* Q1 sales down 3.3 pct, like-for-like up 1.1 pct
* CEO: Sales in line with outlook despite “soft Christmas”
* Metro cash & carry pulls out of Egypt on political turmoil
* Like-for-like sales fall at Real supermarkets,Media/Saturn
* Shares down 0.8 pct vs 0.5 pct sector rise
By Emma Thomasson and Matthias Inverardi
BERLIN/DUESSELDORF, Jan 13 (Reuters) - German retailer Metro AG has reported a drop in sales in its fiscal first quarter, saying turnover in the key Christmas period had been soft and its headline numbers had been hit by negative currency effects.
Europe’s fourth-biggest retailer, which runs cash and carries, supermarkets, department stores and the region’s top consumer electronics chain, said sales had fallen 3.3 percent to 18.7 billion euros ($25.6 billion) in the three months through December.
Stripping out the impact of weaker currencies in eastern Europe and Asia, as well as the closure of supermarkets in eastern Europe and electronics stores in China, sales rose 1.1 percent, slowing from 1.8 percent in the previous quarter.
The main contributor to the like-for-like increase came from an improvement at the cash and carry business, which accounts for almost half group turnover, while sales fell at the Media-Saturn electronics stores and Real supermarkets due to tough competition from online and discounter rivals.
“Our new financial year got off to a solid start in spite of the still challenging economic backdrop; soft Christmas sales prevented a better development,” Chief Executive Olaf Koch said in a statement.
Koch said the sales development was still in line with the company’s guidance for “slight absolute sales growth” in its 2013/14 financial year. Metro reports full figures for the October to December period on Feb. 11.
“Metro’s first-quarter 13/14 numbers were broadly in line with our expectations and those of the market consensus,” said Citi analyst Pradeep Pratti.
“No update on guidance was provided for the full year which, if anything, should be interpreted as a slight positive.”
Metro shares, which trade in line with Europe’s biggest retailer Carrefour on 17 times forward earnings, were down 0.8 percent at 0813 GMT, underperforming a 0.5 percent rise in the European retail index.
The sprawling group, which runs over 2,200 outlets in 32 countries but gets just over two thirds of sales from Germany and other western European countries, is trying to revive its fortunes by divesting non-core businesses, cutting prices at its cash and carries and revamping product ranges.

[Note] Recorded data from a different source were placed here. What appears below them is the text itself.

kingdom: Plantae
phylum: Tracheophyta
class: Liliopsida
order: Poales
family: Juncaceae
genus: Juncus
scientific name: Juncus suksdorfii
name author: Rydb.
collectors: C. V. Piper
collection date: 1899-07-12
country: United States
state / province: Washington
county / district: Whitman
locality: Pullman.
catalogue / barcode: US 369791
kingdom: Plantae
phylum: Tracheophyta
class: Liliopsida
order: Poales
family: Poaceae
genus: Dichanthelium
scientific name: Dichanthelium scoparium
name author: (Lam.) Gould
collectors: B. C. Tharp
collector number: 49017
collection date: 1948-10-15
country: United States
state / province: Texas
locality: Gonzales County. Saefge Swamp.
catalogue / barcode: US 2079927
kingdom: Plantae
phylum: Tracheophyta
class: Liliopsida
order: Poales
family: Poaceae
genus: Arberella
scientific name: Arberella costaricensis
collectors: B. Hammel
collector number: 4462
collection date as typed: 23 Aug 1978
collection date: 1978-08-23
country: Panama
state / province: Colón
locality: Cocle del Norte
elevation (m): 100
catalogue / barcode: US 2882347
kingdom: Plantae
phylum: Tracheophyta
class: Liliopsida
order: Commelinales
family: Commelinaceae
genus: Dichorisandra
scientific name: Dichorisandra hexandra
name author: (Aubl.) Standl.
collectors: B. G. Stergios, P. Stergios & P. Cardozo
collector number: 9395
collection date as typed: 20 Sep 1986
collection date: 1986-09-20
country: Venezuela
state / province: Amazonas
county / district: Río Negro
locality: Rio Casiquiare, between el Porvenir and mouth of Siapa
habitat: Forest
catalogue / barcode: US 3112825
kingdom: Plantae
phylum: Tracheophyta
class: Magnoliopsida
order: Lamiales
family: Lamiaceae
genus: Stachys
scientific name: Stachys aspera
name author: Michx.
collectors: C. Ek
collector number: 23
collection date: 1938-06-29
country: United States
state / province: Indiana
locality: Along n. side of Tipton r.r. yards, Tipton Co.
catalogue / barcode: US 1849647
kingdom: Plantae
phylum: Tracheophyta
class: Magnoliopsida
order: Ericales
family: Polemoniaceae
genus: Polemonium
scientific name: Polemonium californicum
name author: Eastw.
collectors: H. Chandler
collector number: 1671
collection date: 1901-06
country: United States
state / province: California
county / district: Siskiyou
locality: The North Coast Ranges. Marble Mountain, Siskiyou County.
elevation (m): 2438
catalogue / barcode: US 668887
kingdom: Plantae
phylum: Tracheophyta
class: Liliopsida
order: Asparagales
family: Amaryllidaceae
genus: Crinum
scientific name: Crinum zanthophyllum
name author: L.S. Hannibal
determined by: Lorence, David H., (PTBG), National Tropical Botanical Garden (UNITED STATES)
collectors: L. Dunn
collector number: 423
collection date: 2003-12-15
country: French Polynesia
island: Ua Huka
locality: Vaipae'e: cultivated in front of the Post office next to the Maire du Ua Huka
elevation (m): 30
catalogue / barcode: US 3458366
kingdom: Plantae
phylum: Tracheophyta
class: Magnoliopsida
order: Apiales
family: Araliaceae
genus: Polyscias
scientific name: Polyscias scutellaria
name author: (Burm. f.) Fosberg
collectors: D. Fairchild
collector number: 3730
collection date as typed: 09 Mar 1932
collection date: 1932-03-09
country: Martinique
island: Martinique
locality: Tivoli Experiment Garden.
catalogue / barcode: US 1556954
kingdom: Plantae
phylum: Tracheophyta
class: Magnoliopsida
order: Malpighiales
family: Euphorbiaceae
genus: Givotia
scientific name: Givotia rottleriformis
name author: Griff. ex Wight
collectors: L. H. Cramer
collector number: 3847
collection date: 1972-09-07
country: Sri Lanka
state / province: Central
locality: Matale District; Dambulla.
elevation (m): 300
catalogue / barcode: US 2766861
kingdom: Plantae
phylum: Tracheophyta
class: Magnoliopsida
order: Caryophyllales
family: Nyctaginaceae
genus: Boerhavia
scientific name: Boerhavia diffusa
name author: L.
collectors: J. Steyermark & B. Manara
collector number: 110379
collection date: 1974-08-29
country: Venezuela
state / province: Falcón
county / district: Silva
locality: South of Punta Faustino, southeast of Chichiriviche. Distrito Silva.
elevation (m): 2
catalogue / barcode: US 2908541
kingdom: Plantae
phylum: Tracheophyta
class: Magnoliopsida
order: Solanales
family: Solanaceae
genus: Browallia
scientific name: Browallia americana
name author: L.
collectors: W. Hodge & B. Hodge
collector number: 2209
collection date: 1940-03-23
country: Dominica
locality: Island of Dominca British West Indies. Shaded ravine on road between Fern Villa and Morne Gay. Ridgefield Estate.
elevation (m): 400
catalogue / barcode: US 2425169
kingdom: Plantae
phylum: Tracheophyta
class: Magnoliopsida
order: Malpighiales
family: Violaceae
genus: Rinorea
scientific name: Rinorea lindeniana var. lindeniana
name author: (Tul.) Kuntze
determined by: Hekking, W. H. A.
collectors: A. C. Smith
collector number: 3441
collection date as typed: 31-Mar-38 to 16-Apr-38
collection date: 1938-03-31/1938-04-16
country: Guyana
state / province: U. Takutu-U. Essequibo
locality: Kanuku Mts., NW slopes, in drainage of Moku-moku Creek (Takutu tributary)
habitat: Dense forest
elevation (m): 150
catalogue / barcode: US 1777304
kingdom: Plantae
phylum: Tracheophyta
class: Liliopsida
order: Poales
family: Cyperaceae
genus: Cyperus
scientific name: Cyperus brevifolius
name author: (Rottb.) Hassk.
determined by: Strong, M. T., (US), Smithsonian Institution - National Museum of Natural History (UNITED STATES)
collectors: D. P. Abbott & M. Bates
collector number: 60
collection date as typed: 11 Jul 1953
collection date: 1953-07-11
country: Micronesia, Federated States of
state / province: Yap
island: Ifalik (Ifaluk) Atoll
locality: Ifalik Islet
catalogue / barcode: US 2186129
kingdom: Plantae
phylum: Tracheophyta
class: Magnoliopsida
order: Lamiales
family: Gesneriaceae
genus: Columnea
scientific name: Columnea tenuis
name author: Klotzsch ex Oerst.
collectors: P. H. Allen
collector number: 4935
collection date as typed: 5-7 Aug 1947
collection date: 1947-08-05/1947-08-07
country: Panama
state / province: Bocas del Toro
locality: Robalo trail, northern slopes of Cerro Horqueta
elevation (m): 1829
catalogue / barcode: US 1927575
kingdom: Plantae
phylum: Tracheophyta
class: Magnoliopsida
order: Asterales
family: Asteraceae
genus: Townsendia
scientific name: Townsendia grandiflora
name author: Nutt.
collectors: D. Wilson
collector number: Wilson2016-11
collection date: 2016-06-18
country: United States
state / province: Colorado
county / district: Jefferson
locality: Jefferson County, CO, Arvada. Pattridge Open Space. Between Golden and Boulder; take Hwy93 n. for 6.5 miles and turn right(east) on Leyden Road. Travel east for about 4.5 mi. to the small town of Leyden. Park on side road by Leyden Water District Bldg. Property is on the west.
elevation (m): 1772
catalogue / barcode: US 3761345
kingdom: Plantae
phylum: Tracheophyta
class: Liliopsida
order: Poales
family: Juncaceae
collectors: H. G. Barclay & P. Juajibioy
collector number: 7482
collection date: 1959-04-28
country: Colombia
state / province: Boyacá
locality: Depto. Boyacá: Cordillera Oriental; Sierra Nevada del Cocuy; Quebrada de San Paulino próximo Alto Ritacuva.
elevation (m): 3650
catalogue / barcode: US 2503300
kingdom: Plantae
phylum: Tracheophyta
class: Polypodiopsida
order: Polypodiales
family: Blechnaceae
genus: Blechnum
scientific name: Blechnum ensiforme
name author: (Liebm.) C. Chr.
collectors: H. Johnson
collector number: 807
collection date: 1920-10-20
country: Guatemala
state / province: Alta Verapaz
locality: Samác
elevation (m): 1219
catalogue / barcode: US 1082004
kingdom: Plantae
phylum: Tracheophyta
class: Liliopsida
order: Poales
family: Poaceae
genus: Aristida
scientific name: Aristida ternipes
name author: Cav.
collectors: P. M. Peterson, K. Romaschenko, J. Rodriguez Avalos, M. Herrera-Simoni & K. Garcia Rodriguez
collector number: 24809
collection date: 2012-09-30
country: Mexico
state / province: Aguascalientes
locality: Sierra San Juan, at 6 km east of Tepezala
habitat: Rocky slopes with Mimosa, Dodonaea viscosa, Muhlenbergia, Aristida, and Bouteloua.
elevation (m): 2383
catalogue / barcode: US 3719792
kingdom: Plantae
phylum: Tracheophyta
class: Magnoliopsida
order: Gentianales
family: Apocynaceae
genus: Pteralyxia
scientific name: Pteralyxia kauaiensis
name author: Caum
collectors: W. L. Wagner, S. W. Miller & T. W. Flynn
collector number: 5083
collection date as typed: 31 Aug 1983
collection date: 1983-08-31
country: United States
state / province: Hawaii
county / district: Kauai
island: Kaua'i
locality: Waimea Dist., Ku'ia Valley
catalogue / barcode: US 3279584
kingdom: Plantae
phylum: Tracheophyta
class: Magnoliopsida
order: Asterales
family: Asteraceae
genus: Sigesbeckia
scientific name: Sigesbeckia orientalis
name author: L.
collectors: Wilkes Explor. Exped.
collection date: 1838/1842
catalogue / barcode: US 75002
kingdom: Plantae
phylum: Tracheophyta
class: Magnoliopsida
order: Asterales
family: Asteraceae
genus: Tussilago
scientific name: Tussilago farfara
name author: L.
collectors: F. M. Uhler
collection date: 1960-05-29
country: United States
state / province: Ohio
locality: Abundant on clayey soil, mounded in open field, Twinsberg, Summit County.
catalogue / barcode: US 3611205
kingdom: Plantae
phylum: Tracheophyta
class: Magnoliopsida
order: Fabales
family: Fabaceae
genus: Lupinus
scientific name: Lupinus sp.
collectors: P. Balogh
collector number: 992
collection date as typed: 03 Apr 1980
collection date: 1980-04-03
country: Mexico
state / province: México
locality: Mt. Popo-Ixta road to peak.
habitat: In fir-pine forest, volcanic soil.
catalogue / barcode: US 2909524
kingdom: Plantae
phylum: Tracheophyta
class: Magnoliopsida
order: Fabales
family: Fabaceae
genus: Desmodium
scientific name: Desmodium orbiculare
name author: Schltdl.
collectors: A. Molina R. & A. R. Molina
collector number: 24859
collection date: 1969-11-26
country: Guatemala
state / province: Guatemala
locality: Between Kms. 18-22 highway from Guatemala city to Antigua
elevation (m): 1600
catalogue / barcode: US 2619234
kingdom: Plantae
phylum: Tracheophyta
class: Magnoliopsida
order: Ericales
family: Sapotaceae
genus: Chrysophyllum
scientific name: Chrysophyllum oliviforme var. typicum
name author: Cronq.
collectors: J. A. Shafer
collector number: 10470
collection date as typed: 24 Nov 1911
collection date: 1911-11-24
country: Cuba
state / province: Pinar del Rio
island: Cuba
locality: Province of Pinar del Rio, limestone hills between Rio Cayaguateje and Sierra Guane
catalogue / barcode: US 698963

The cash and carry business reported like-for-like sales grew 0.9 percent to 8.5 billion euros as trading in Germany and the rest of western Europe improved against the 2012/13 year.
However, Metro said it had closed its two MAKRO cash and carry stores in Egypt, saying it saw no expansion opportunities in the country which has been hit by political turmoil.
Metro shares had jumped on Friday after a media report said family-owned conglomerate Haniel was considering pushing for a breakup of the group, in which it owns a little over 30 percent. But they reversed most of the gains after a spokesman for Haniel dismissed the report.
Metro has long stated its wish to sell off its Kaufhof department stores and Real hypermarkets divisions to focus on its cash and carry and consumer electronics stores, which it feels have better expansion prospects abroad.
Metro said German like-for-like sales at Real fell 2 percent due to tough competition from discounters and a high prior-year base, while they rose 0.8 percent at Kaufhof, but were still held back by mild winter weather dampening sales of clothes.
Metro’s Media-Saturn electronics chain, which has suffered from a late entry into e-commerce, saw like-for-like sales fall 1.2 percent, though online sales grew by more than 40 percent.